「ポテトチップスの袋」が大きく膨らんでいる理由
スナック菓子の中でポテトチップスが一番好きな、Webライターの三木ちなです。ポテトチップスを食べようと袋を開けたら、「なんか中身が少ない……」。そう感じたことはありませんか? じつはポテトチップスの袋が膨らんでいるのは、中身を多く見せるためじゃないんです。
理由その1.ポテトチップスのおいしさを保つため
ポテトチップスの袋が膨らんでいるのは、中に「空気」が入っているからだと思うかもしれません。しかし、実際に入っているのは「窒素」という気体です。
ポテトチップスは油で揚げて作られているため、酸素に触れる時間が長くなると酸化してしまいます。そこで役に立つのが窒素。窒素は、食品と反応しにくい性質があり、空気の代わりに入れることで、ポテトチップスの酸化を抑えることができるんです。

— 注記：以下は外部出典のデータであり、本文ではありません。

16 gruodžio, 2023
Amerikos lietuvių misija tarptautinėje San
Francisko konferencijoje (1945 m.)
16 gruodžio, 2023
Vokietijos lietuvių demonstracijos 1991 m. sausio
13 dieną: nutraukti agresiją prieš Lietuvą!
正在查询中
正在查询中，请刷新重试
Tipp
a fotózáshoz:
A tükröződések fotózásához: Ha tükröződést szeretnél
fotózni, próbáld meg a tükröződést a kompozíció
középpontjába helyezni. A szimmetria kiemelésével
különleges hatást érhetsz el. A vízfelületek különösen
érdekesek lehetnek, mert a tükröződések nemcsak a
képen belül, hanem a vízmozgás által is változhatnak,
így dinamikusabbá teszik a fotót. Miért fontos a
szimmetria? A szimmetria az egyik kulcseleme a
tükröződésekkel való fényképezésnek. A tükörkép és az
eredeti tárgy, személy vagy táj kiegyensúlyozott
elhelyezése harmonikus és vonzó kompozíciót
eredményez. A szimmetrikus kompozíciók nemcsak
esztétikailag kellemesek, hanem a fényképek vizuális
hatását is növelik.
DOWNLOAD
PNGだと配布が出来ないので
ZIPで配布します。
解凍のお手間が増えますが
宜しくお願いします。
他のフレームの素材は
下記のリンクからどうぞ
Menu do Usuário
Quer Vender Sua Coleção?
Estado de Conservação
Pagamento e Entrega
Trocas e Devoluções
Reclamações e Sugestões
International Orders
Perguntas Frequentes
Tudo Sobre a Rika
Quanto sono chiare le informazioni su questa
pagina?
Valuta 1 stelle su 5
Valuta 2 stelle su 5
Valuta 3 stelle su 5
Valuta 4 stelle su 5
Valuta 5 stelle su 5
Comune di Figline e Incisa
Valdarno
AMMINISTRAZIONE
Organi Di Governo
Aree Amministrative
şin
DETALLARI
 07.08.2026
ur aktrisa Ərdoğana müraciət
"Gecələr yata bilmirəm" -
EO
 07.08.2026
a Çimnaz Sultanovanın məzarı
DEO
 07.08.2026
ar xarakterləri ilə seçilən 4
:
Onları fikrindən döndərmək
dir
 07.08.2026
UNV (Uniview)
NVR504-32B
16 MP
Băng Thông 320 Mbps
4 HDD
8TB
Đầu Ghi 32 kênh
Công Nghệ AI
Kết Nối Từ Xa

袋が膨らんでいるのは、私たちが袋を開けるその瞬間までポテトチップスの鮮度を保つための工夫なんです。
理由その2.割れやすいポテトチップスを衝撃から守るため
袋の中の窒素には、もうひとつ大切な役割があります。それは、ポテトチップスを衝撃から守るクッションになること。
ポテトチップスはとても割れやすいお菓子なので、工場からお店へ運ばれたり、買い物袋の中で少し押されたりするだけでも、細かく割れてしまう可能性があります。

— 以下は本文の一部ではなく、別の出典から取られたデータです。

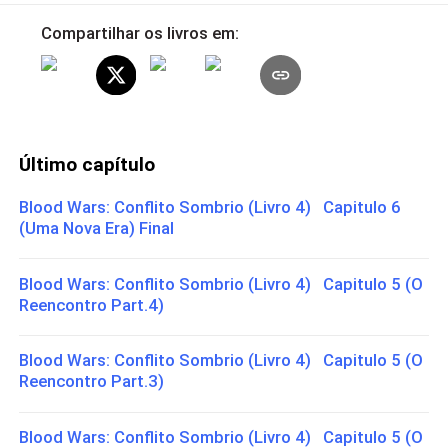
Compartilhar os livros em:
Último capítulo
Blood Wars: Conflito Sombrio (Livro 4) Capitulo 6
(Uma Nova Era) Final
Blood Wars: Conflito Sombrio (Livro 4) Capitulo 5 (O
Reencontro Part.4)
Blood Wars: Conflito Sombrio (Livro 4) Capitulo 5 (O
Reencontro Part.3)
Blood Wars: Conflito Sombrio (Livro 4) Capitulo 5 (O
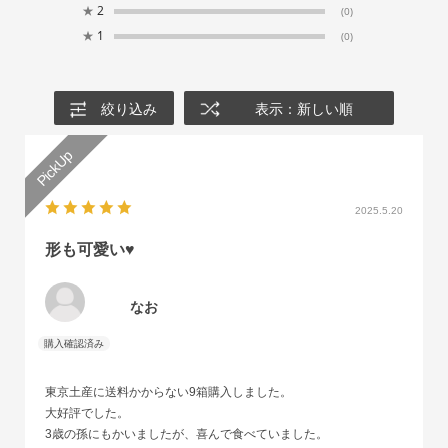
★
2
(0)
★
1
(0)
絞り込み
表示：新しい順
2025.5.20
形も可愛い♥
なお
東京土産に送料かからない9箱購入しました。
大好評でした。
3歳の孫にもかいましたが、喜んで食べていました。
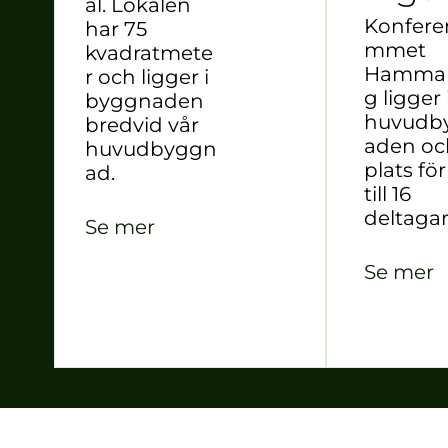
al. Lokalen
Konfere
har 75
mmet
kvadratmete
Hammar
r och ligger i
g ligger 
byggnaden
huvudb
bredvid vår
aden oc
huvudbyggn
plats fö
ad.
till 16
deltaga
Se mer
Se mer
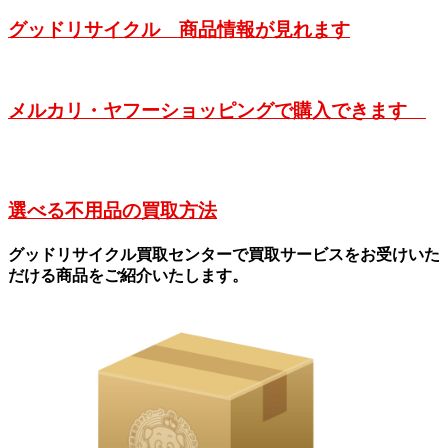
グッドリサイクル 商品情報が見れます
メルカリ・ヤフーショッピングで購入できます
選べる不用品の買取方法
グッドリサイクル買取センターで買取サービスをお受けいた
だける商品をご紹介いたします。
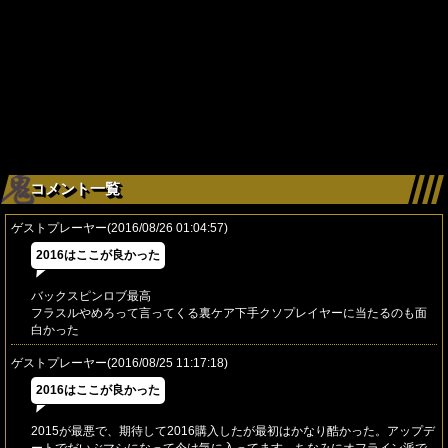
コメント一覧
ゲストプレーヤー(2016/08/26 01:04:57)
2016はここが良かった
バックスピンロブ最高
フラスルやめろって言ってくる裏ケア下手クソプレイヤーに当たるのも面
白かった
ゲストプレーヤー(2016/08/25 11:17:18)
2016はここが良かった
2015が最悪で、期待して2016購入したが最初はかなり酷かった。アップデ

そこで袋の中に窒素を満たしておくと、外からの衝撃がやわらぎ、中身が割れにくくなるんです。
膨らんだ袋はおいしさと品質を守る工夫
袋が大きくて中身が少ないと、「ハリボテじゃん……」と思うかもしれません。しかし、ポテトチップスの袋が膨らんでいるのには、「私たちのもとにおいしさを届けるため」という理由がありました。ぜひ豆知識として、覚えておきましょう。